TO-DO ITEM » Write the lines below as a JSON list of strings, one string per line, leaving out blank lines.

INPUT FOR THIS TASK »
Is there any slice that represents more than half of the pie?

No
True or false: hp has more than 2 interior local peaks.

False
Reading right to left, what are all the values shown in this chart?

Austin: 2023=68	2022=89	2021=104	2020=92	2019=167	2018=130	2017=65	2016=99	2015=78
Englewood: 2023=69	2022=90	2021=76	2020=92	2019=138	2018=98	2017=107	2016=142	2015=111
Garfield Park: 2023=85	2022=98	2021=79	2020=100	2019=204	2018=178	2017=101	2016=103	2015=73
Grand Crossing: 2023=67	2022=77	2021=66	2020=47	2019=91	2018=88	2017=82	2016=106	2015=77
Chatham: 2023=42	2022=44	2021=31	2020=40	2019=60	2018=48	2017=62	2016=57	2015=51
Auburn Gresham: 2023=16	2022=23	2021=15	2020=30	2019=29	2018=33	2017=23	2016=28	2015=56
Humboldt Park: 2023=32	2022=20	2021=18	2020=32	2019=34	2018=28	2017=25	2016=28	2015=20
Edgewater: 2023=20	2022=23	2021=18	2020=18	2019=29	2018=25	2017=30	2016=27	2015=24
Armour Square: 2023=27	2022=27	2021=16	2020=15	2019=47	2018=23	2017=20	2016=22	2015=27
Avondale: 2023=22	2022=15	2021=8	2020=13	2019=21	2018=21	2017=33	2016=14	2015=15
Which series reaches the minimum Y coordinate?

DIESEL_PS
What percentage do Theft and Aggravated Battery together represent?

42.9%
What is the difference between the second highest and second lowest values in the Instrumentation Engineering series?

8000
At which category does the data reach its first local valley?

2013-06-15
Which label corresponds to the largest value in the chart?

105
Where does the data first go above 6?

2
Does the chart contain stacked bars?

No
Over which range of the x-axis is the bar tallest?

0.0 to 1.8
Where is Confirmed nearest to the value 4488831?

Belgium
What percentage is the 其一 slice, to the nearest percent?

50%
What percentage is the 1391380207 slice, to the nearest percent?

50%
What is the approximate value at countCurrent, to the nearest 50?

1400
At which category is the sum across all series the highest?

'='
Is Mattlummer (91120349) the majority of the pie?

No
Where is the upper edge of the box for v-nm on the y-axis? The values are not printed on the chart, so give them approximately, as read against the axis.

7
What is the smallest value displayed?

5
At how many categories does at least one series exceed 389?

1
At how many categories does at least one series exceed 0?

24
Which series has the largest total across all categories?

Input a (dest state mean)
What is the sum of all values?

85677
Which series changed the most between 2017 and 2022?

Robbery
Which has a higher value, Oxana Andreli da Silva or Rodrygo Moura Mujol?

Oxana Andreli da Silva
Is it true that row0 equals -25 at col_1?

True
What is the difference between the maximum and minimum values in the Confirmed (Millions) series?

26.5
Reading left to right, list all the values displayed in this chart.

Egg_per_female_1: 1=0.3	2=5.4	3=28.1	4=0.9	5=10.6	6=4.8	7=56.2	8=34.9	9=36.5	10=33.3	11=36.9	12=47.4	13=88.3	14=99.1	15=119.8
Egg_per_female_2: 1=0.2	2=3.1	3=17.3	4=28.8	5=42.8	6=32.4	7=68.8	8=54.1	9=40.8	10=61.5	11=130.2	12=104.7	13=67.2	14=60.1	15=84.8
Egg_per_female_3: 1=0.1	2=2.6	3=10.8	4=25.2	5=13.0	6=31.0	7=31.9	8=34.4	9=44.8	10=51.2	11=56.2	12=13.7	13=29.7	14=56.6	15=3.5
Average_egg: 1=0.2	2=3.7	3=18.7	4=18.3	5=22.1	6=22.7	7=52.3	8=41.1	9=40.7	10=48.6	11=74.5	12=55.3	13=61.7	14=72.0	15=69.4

COMPLETED EXERCISE »
[
  "Is there any slice that represents more than half of the pie?",
  "No",
  "True or false: hp has more than 2 interior local peaks.",
  "False",
  "Reading right to left, what are all the values shown in this chart?",
  "Austin: 2023=68\t2022=89\t2021=104\t2020=92\t2019=167\t2018=130\t2017=65\t2016=99\t2015=78",
  "Englewood: 2023=69\t2022=90\t2021=76\t2020=92\t2019=138\t2018=98\t2017=107\t2016=142\t2015=111",
  "Garfield Park: 2023=85\t2022=98\t2021=79\t2020=100\t2019=204\t2018=178\t2017=101\t2016=103\t2015=73",
  "Grand Crossing: 2023=67\t2022=77\t2021=66\t2020=47\t2019=91\t2018=88\t2017=82\t2016=106\t2015=77",
  "Chatham: 2023=42\t2022=44\t2021=31\t2020=40\t2019=60\t2018=48\t2017=62\t2016=57\t2015=51",
  "Auburn Gresham: 2023=16\t2022=23\t2021=15\t2020=30\t2019=29\t2018=33\t2017=23\t2016=28\t2015=56",
  "Humboldt Park: 2023=32\t2022=20\t2021=18\t2020=32\t2019=34\t2018=28\t2017=25\t2016=28\t2015=20",
  "Edgewater: 2023=20\t2022=23\t2021=18\t2020=18\t2019=29\t2018=25\t2017=30\t2016=27\t2015=24",
  "Armour Square: 2023=27\t2022=27\t2021=16\t2020=15\t2019=47\t2018=23\t2017=20\t2016=22\t2015=27",
  "Avondale: 2023=22\t2022=15\t2021=8\t2020=13\t2019=21\t2018=21\t2017=33\t2016=14\t2015=15",
  "Which series reaches the minimum Y coordinate?",
  "DIESEL_PS",
  "What percentage do Theft and Aggravated Battery together represent?",
  "42.9%",
  "What is the difference between the second highest and second lowest values in the Instrumentation Engineering series?",
  "8000",
  "At which category does the data reach its first local valley?",
  "2013-06-15",
  "Which label corresponds to the largest value in the chart?",
  "105",
  "Where does the data first go above 6?",
  "2",
  "Does the chart contain stacked bars?",
  "No",
  "Over which range of the x-axis is the bar tallest?",
  "0.0 to 1.8",
  "Where is Confirmed nearest to the value 4488831?",
  "Belgium",
  "What percentage is the 其一 slice, to the nearest percent?",
  "50%",
  "What percentage is the 1391380207 slice, to the nearest percent?",
  "50%",
  "What is the approximate value at countCurrent, to the nearest 50?",
  "1400",
  "At which category is the sum across all series the highest?",
  "'='",
  "Is Mattlummer (91120349) the majority of the pie?",
  "No",
  "Where is the upper edge of the box for v-nm on the y-axis? The values are not printed on the chart, so give them approximately, as read against the axis.",
  "7",
  "What is the smallest value displayed?",
  "5",
  "At how many categories does at least one series exceed 389?",
  "1",
  "At how many categories does at least one series exceed 0?",
  "24",
  "Which series has the largest total across all categories?",
  "Input a (dest state mean)",
  "What is the sum of all values?",
  "85677",
  "Which series changed the most between 2017 and 2022?",
  "Robbery",
  "Which has a higher value, Oxana Andreli da Silva or Rodrygo Moura Mujol?",
  "Oxana Andreli da Silva",
  "Is it true that row0 equals -25 at col_1?",
  "True",
  "What is the difference between the maximum and minimum values in the Confirmed (Millions) series?",
  "26.5",
  "Reading left to right, list all the values displayed in this chart.",
  "Egg_per_female_1: 1=0.3\t2=5.4\t3=28.1\t4=0.9\t5=10.6\t6=4.8\t7=56.2\t8=34.9\t9=36.5\t10=33.3\t11=36.9\t12=47.4\t13=88.3\t14=99.1\t15=119.8",
  "Egg_per_female_2: 1=0.2\t2=3.1\t3=17.3\t4=28.8\t5=42.8\t6=32.4\t7=68.8\t8=54.1\t9=40.8\t10=61.5\t11=130.2\t12=104.7\t13=67.2\t14=60.1\t15=84.8",
  "Egg_per_female_3: 1=0.1\t2=2.6\t3=10.8\t4=25.2\t5=13.0\t6=31.0\t7=31.9\t8=34.4\t9=44.8\t10=51.2\t11=56.2\t12=13.7\t13=29.7\t14=56.6\t15=3.5",
  "Average_egg: 1=0.2\t2=3.7\t3=18.7\t4=18.3\t5=22.1\t6=22.7\t7=52.3\t8=41.1\t9=40.7\t10=48.6\t11=74.5\t12=55.3\t13=61.7\t14=72.0\t15=69.4"
]